We all know that enabling an addict is not a good habit to get into, yet so many loved ones struggle with this every day. How can you show love to someone, yet not give them what they “need?” How can you convince your loved one to enroll in a treatment program, and still get them to see that you love them? When it comes to addiction, many loved ones find that they have to treat the active addict much like a child, not giving in to their begging and pleading, but rather helping at certain times and in ways that will encourage them to get their life back together, and not continue in addiction. Here are some questions to ask yourself if you are at all concerned you are enabling the addict in your life.
Do you feel bad for the addict?
Most people start out enabling because they truly feel sorry for the person. A worried family member might see that the addict does not have money to pay rent. They see the person struggling with money, so they give them some. A concerned friend might understand that the addict will lose their job or get into legal trouble if they don’t step in and make excuses. No one wants to see their loved one suffer, and it is certainly tough to witness someone heading toward rock bottom. But, if stepping in because you are concerned means the person will then be able to continue in their addiction, chances are you are an enabler. Sometimes the natural consequences of one’s behavior serve as the best motivation to get someone to stop the harmful behavior in which they are engaging.
Are you overly concerned about your own reputation?
Other people enable the addict in their life not just out of concern for the addict, but also for their own reputation. Families of addicts must deal with the questions and judgments of friends, family, and co-workers. Sometimes it just seems easier to make excuses for the addict and try to cover for them instead of trying to explain the bad situation to others. In the same way, families often try to handle the issue of addiction on their own instead of taking a stand and making the person get help, all in the hopes of preserving the family’s good name. They would rather keep the problem a secret if at all possible, but in doing so, they are allowing the addict to continue on in the addiction.

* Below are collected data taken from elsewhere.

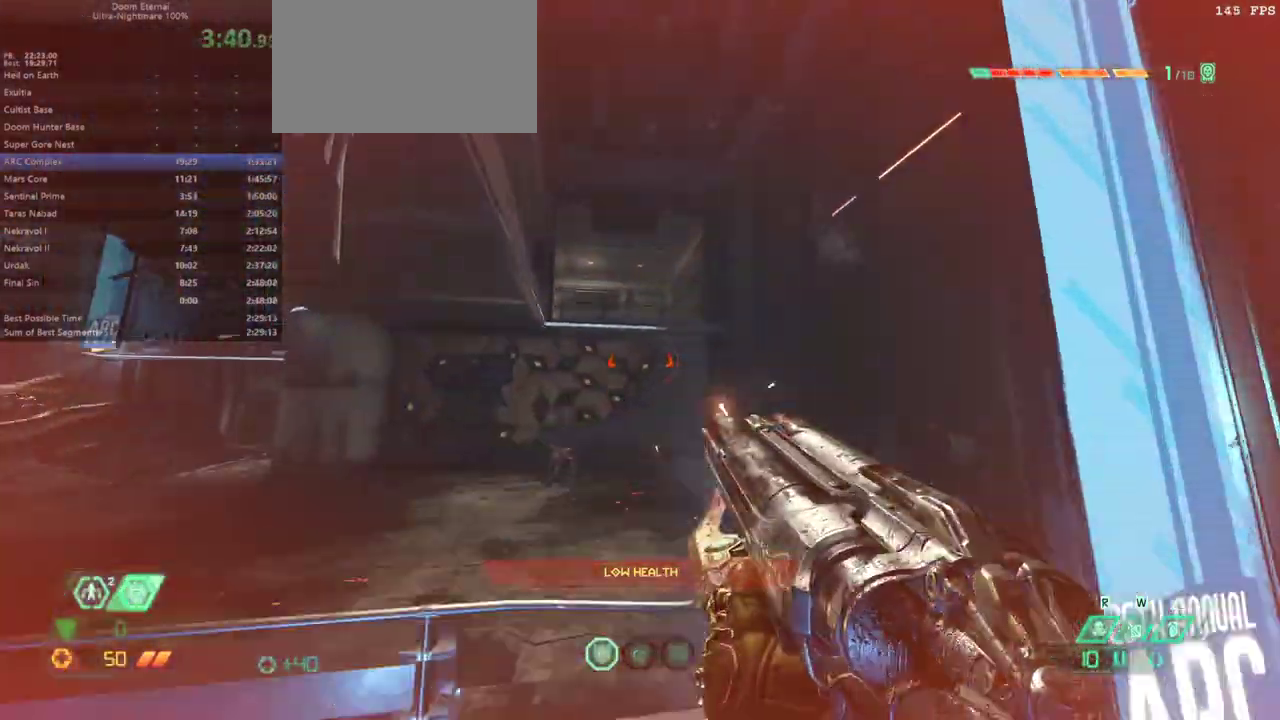
{"keys": ["fw"], "mouse": [], "events": [[100, "bl", "down"], [200, "bl", "up"]]}
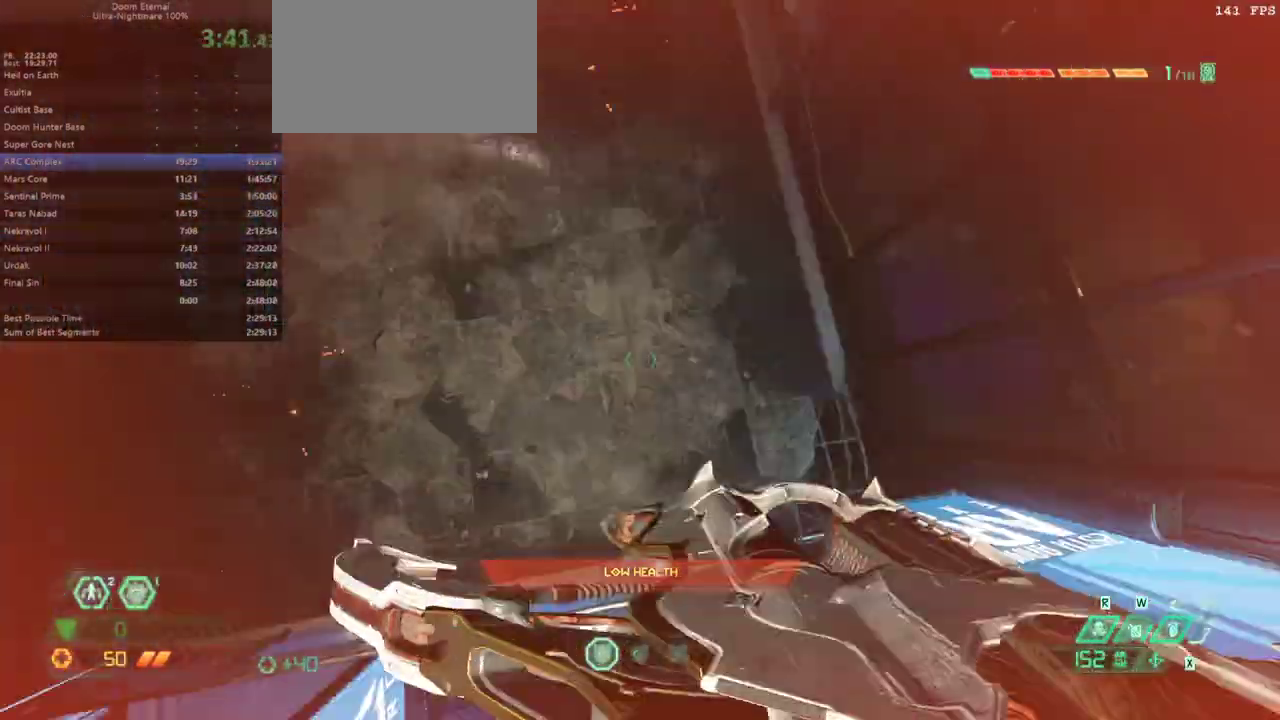
{"keys": ["fw", "jump"], "mouse": [], "events": [[133, "jump", "down"], [133, "mouse_left", "down"], [267, "mouse_left", "up"]]}
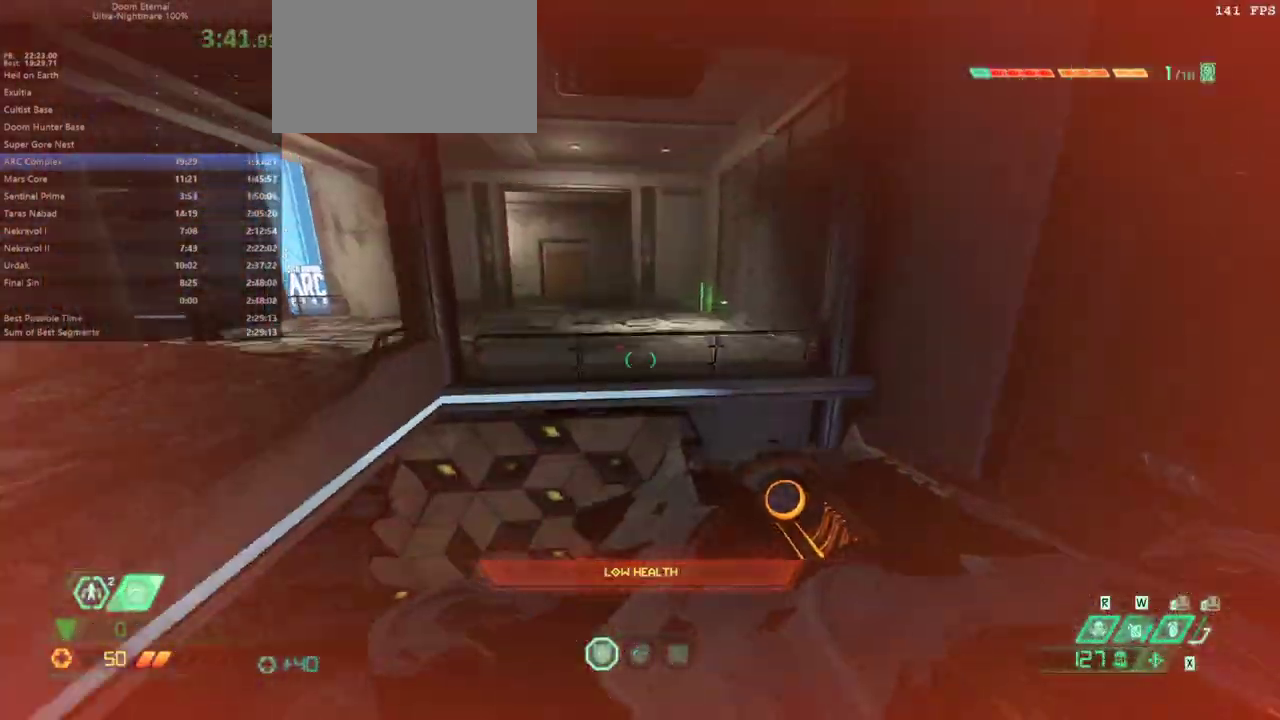
{"keys": ["fw"], "mouse": [], "events": [[100, "jump", "up"], [333, "dash", "down"], [467, "dash", "up"]]}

Are other areas of your life suffering because of the addiction?
If you are enabling your addicted loved one, you probably notice disruptions in other areas of your life as well. You might give up your own comfort, financial security, or free time in order to give more of these things to the addict. You might let your worry for the person carry over into your dealings with other friends and family, or you might let your own work performance slide because you are more concerned with the addict’s wellbeing than your own.

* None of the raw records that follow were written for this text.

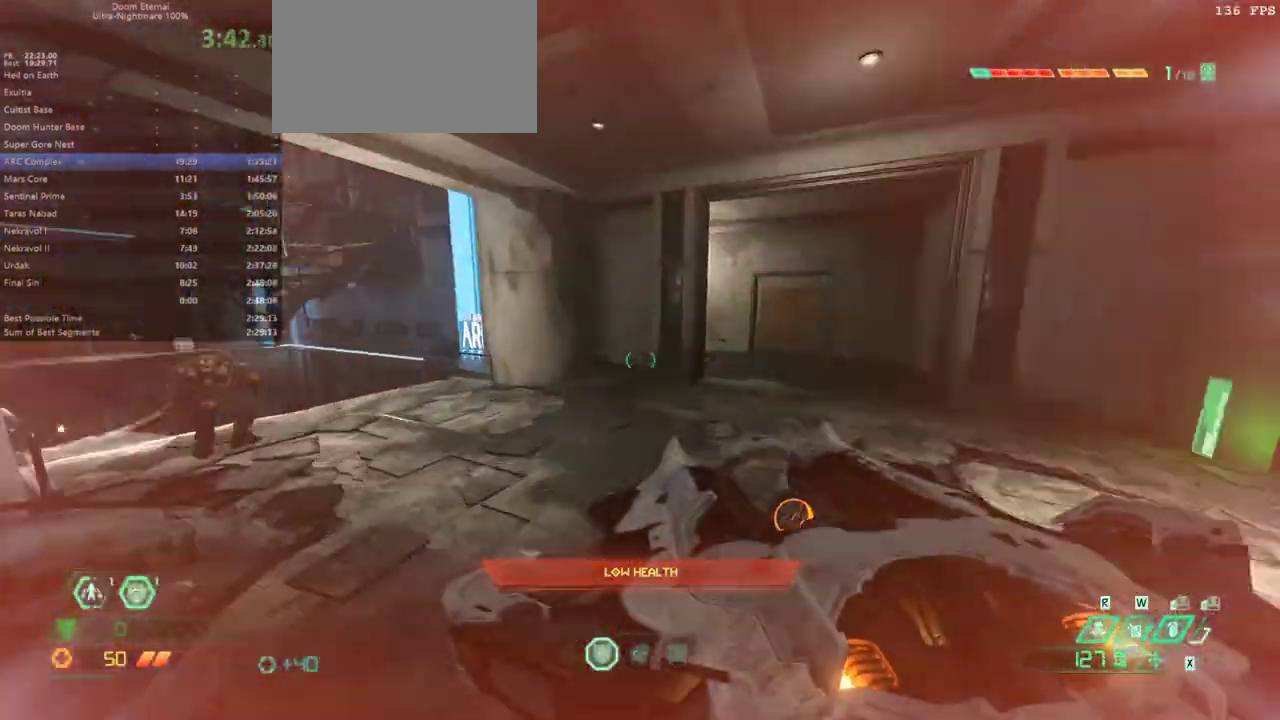
{"keys": ["fb", "fw"], "mouse": [], "events": [[67, "ssg", "down"], [100, "ssg", "up"], [433, "fb", "down"]]}
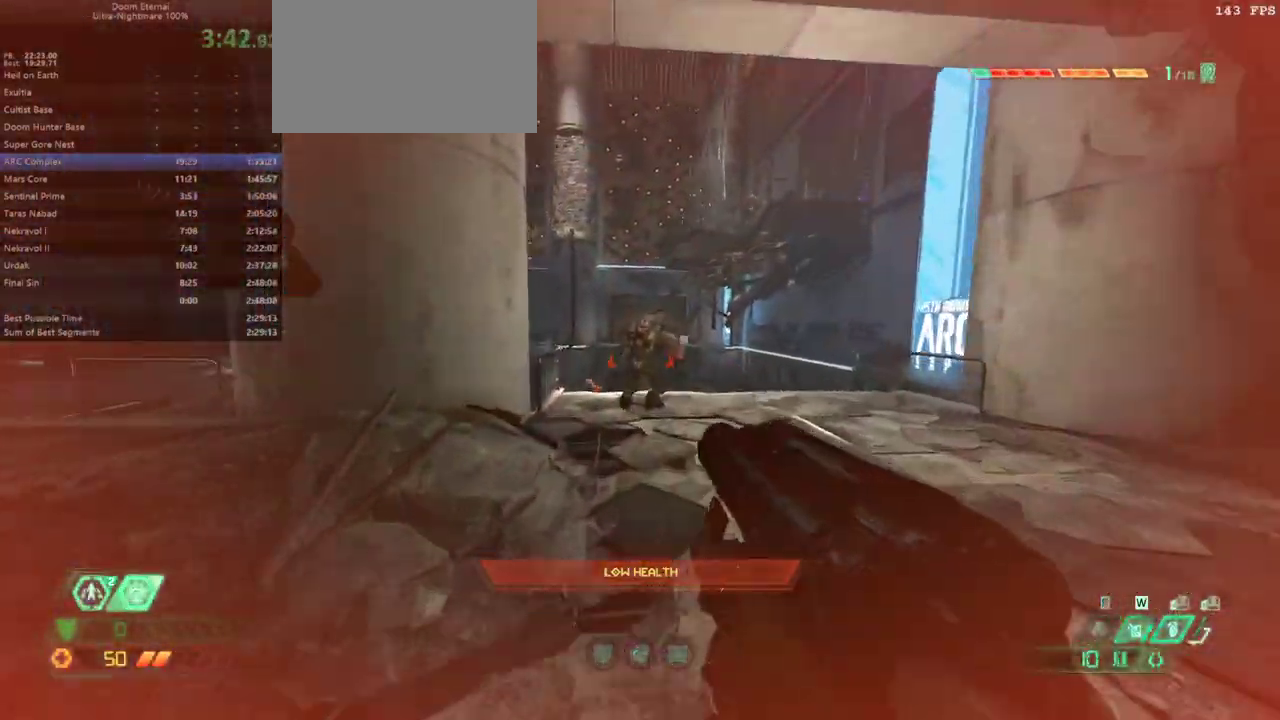
{"keys": ["fw"], "mouse": ["left"], "events": [[33, "fb", "up"], [500, "mouse_left", "down"]]}
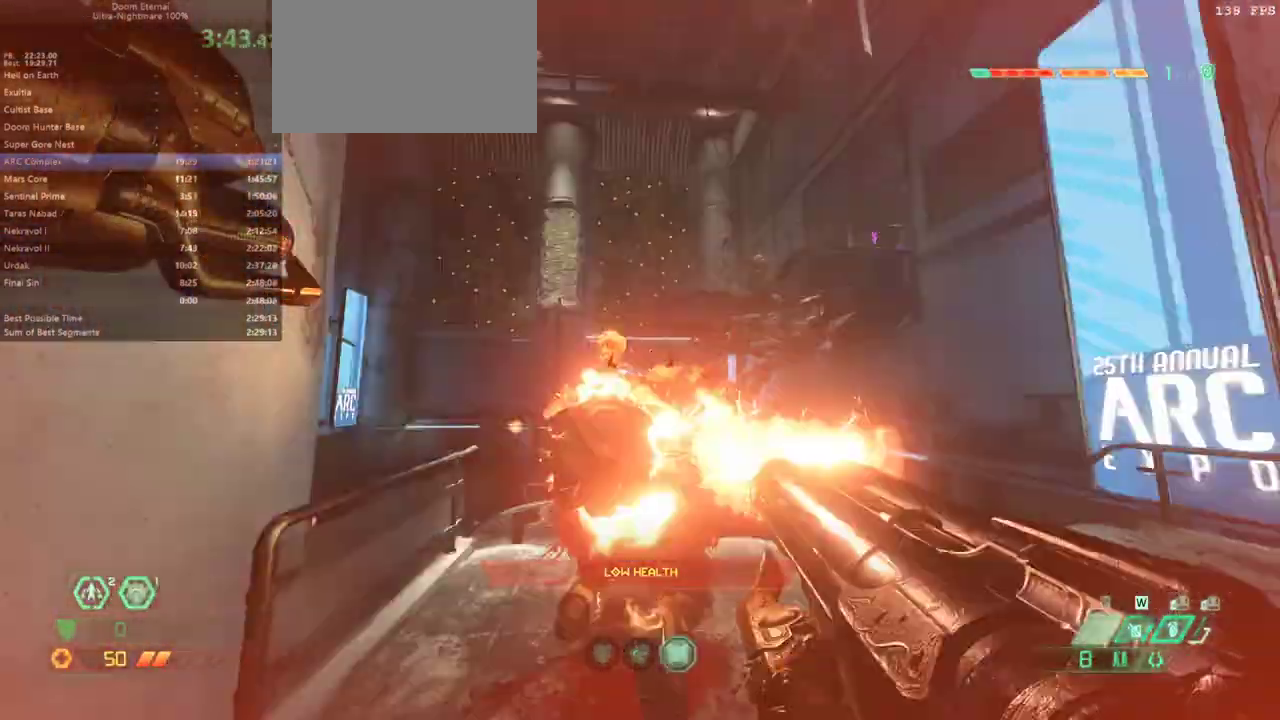
{"keys": ["fw"], "mouse": [], "events": [[33, "mouse_left", "up"], [133, "rl", "down"], [233, "rl", "up"], [367, "r", "down"], [500, "r", "up"]]}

Have loved ones confronted you about your behavior?
Caring family and friends are often the first ones to notice a problem with enabling. Listen to their advice instead of getting defensive and upset. If your loved ones warn you that you are throwing your money away, making too many excuses for the addict, or letting the addict get away with treating you in a certain way, you should take a close look at your relationship to see if you are indeed enabling.
Is your loved one considering getting help, or are they comfortable in their current situation?
Finally, the best way to tell if you are enabling your loved one is to gauge his or her willingness to get help. If, because of your enabling, the addict in your life is not willing to consider getting help, you might not be doing enough to convince him or her otherwise. If you make their life too easy, they will not see the need to stop using. If, on the other hand, you show tough love and make it clear that you will not fix their mistakes anymore, you won’t give them money so they can buy more drugs, and you won’t make excuses to get them out of trouble anymore, the addict in your life might just think twice about getting help for their addiction. If the consequences of their addiction get to be bad enough, many people will resort to getting help. Your life and interactions with your addicted loved one should be a constant reminder and encouragement for them to get help.
Get Help Instead of Enabling
One of the hardest things loved ones have to do is balance showing love, with doing what they have to do to get their loved one to accept help. If you are unsure of just how you should be acting toward your addicted family member or friend, ask for help. Find a treatment center you trust and meet with staff that can help you build a healthier relationship with the person and also get the addict to admit they can’t do it on their own and needs help.
No one is perfect, and there will be times that you find yourself being an enabler. When that happens, take a step back and give yourself some time away from the addict so you can think and regroup. Then, with the help and advice of a professional, work on developing skills that will help you interact with the person in a loving, non-enabling way.